TASK
From the records below, copy out each line that has the word "down".

Dataset entries
□ □ □
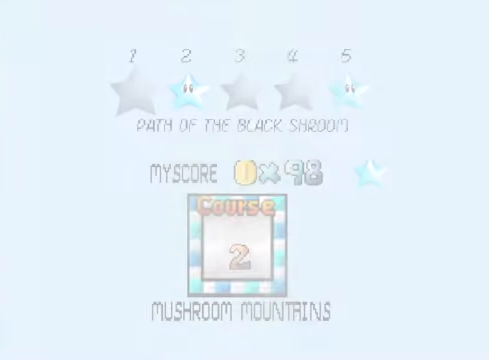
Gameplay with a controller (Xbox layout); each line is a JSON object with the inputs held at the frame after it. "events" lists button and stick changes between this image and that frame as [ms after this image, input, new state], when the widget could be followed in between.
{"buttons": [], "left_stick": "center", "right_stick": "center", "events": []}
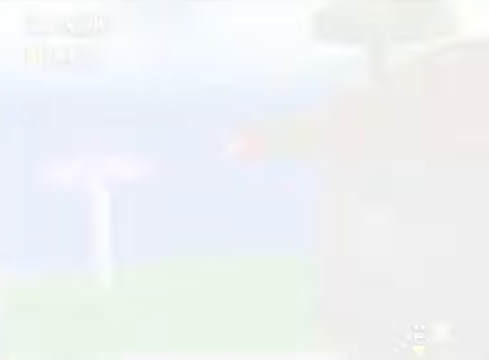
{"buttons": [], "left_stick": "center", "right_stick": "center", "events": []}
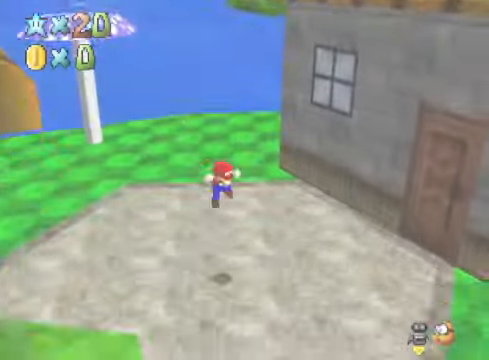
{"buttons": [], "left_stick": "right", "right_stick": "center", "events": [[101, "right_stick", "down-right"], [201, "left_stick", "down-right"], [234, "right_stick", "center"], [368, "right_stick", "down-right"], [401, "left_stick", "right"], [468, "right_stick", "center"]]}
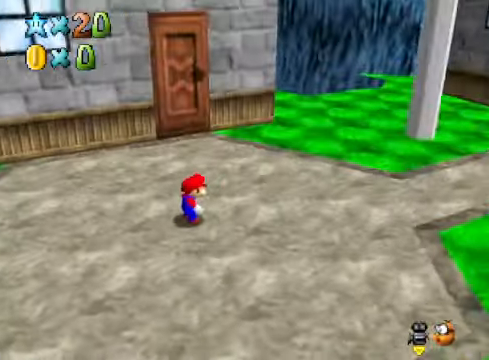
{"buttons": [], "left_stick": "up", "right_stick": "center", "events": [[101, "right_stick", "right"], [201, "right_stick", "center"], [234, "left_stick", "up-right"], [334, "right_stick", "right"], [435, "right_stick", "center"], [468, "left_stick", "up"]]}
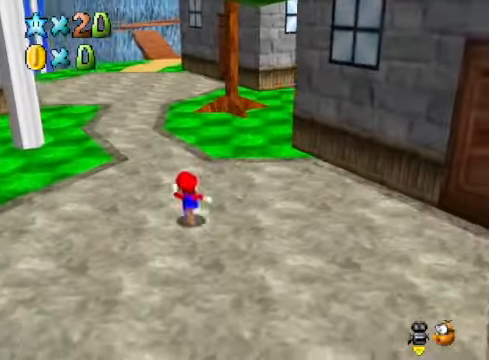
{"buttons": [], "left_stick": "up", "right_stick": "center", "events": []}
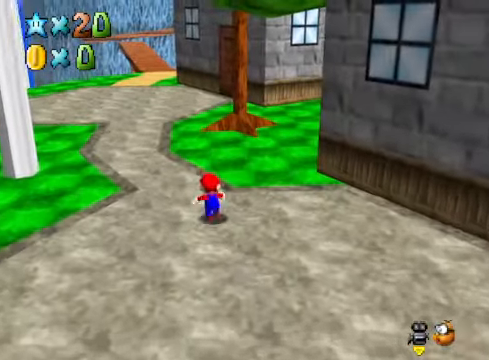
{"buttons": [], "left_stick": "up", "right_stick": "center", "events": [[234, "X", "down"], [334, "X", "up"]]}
□ □ □
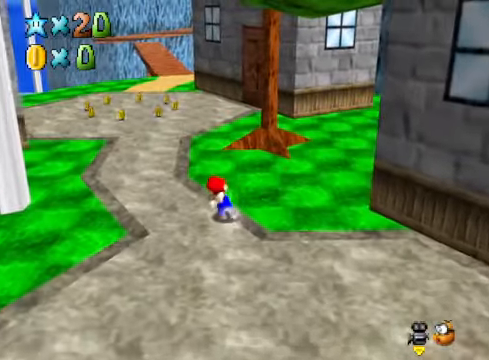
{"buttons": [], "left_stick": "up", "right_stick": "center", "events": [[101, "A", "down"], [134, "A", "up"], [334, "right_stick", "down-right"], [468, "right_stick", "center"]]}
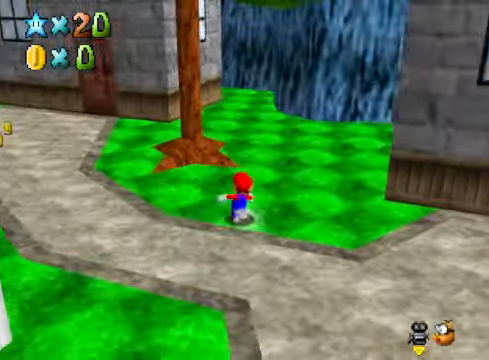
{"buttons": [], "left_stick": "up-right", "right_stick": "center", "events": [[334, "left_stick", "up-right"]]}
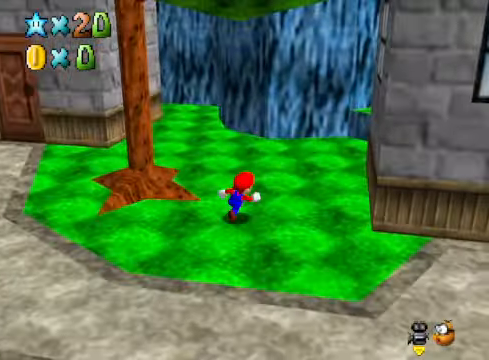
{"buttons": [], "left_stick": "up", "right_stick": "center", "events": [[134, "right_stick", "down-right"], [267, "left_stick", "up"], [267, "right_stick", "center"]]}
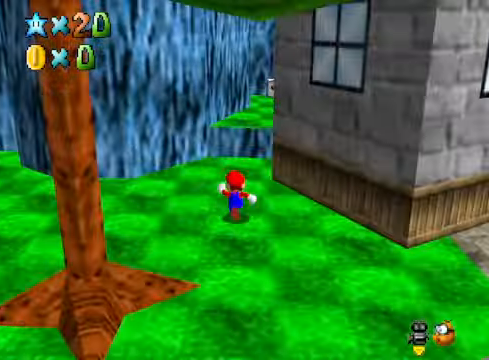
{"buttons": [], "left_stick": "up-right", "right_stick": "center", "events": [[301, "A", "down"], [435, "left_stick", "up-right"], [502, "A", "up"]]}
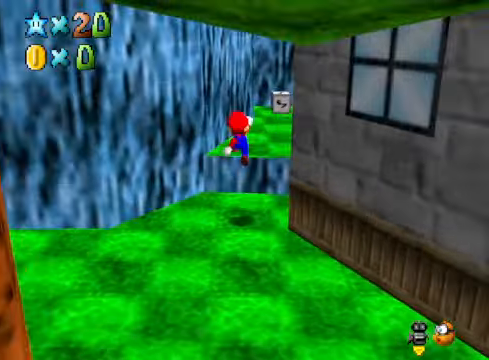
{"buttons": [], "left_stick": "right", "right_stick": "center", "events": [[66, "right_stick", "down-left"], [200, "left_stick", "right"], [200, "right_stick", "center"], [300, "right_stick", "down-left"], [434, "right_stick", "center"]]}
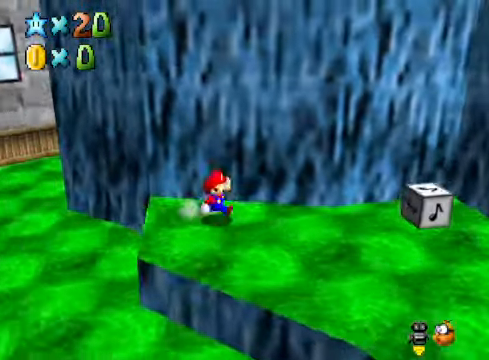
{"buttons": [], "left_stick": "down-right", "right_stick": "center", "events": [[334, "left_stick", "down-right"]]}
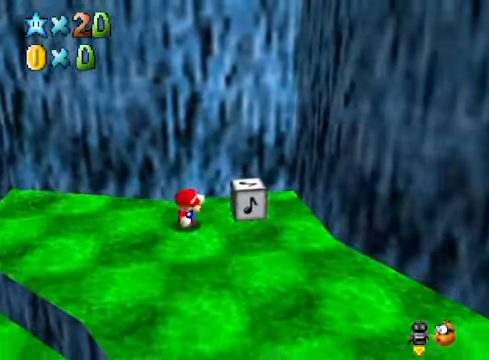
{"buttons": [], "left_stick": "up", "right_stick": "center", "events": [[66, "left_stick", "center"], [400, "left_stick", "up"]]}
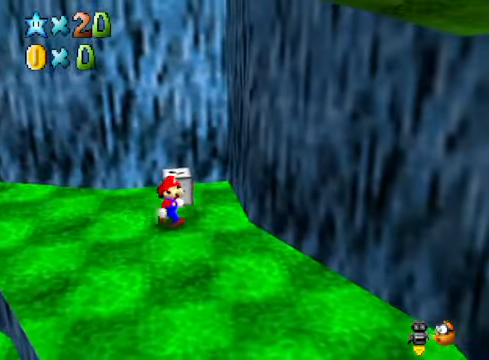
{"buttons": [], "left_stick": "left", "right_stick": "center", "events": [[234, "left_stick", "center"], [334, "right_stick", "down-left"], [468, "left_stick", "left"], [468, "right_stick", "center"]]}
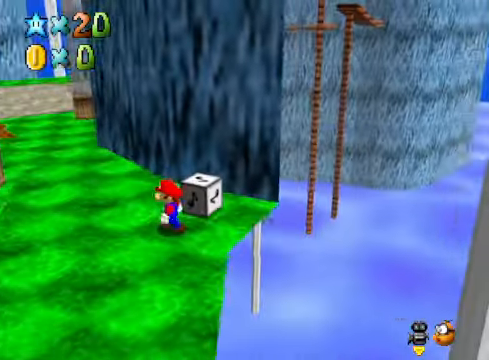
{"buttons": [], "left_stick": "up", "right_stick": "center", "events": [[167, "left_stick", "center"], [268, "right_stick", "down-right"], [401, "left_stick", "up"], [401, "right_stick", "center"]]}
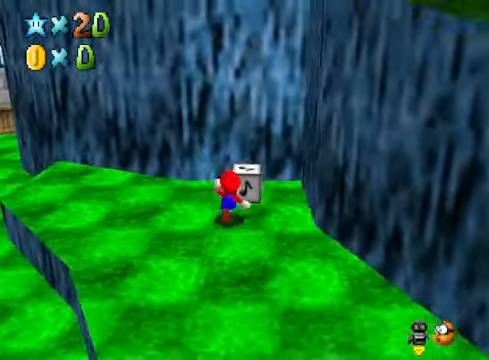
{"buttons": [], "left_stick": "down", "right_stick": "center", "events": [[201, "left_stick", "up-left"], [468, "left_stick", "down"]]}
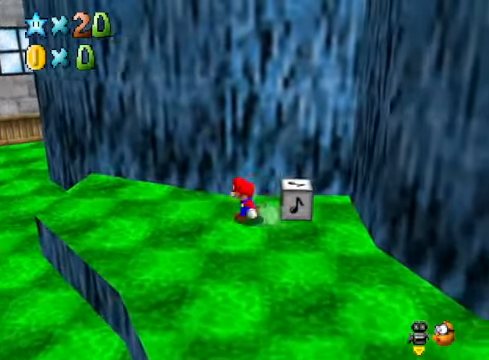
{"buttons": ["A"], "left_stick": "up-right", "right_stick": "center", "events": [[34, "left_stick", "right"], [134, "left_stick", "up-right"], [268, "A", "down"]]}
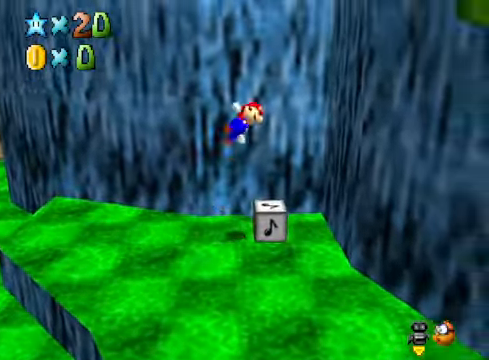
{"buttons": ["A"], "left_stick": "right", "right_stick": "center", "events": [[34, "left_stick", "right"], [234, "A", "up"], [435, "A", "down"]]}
□ □ □
SOLUTION TO THIS EXERCISE
{"buttons": [], "left_stick": "right", "right_stick": "center", "events": [[101, "right_stick", "down-right"], [201, "left_stick", "down-right"], [234, "right_stick", "center"], [368, "right_stick", "down-right"], [401, "left_stick", "right"], [468, "right_stick", "center"]]}
{"buttons": [], "left_stick": "up", "right_stick": "center", "events": [[234, "X", "down"], [334, "X", "up"]]}
{"buttons": [], "left_stick": "up", "right_stick": "center", "events": [[101, "A", "down"], [134, "A", "up"], [334, "right_stick", "down-right"], [468, "right_stick", "center"]]}
{"buttons": [], "left_stick": "up", "right_stick": "center", "events": [[134, "right_stick", "down-right"], [267, "left_stick", "up"], [267, "right_stick", "center"]]}
{"buttons": [], "left_stick": "up-right", "right_stick": "center", "events": [[301, "A", "down"], [435, "left_stick", "up-right"], [502, "A", "up"]]}
{"buttons": [], "left_stick": "right", "right_stick": "center", "events": [[66, "right_stick", "down-left"], [200, "left_stick", "right"], [200, "right_stick", "center"], [300, "right_stick", "down-left"], [434, "right_stick", "center"]]}
{"buttons": [], "left_stick": "down-right", "right_stick": "center", "events": [[334, "left_stick", "down-right"]]}
{"buttons": [], "left_stick": "left", "right_stick": "center", "events": [[234, "left_stick", "center"], [334, "right_stick", "down-left"], [468, "left_stick", "left"], [468, "right_stick", "center"]]}
{"buttons": [], "left_stick": "up", "right_stick": "center", "events": [[167, "left_stick", "center"], [268, "right_stick", "down-right"], [401, "left_stick", "up"], [401, "right_stick", "center"]]}
{"buttons": [], "left_stick": "down", "right_stick": "center", "events": [[201, "left_stick", "up-left"], [468, "left_stick", "down"]]}
{"buttons": ["A"], "left_stick": "up-right", "right_stick": "center", "events": [[34, "left_stick", "right"], [134, "left_stick", "up-right"], [268, "A", "down"]]}
{"buttons": ["A"], "left_stick": "right", "right_stick": "center", "events": [[34, "left_stick", "right"], [234, "A", "up"], [435, "A", "down"]]}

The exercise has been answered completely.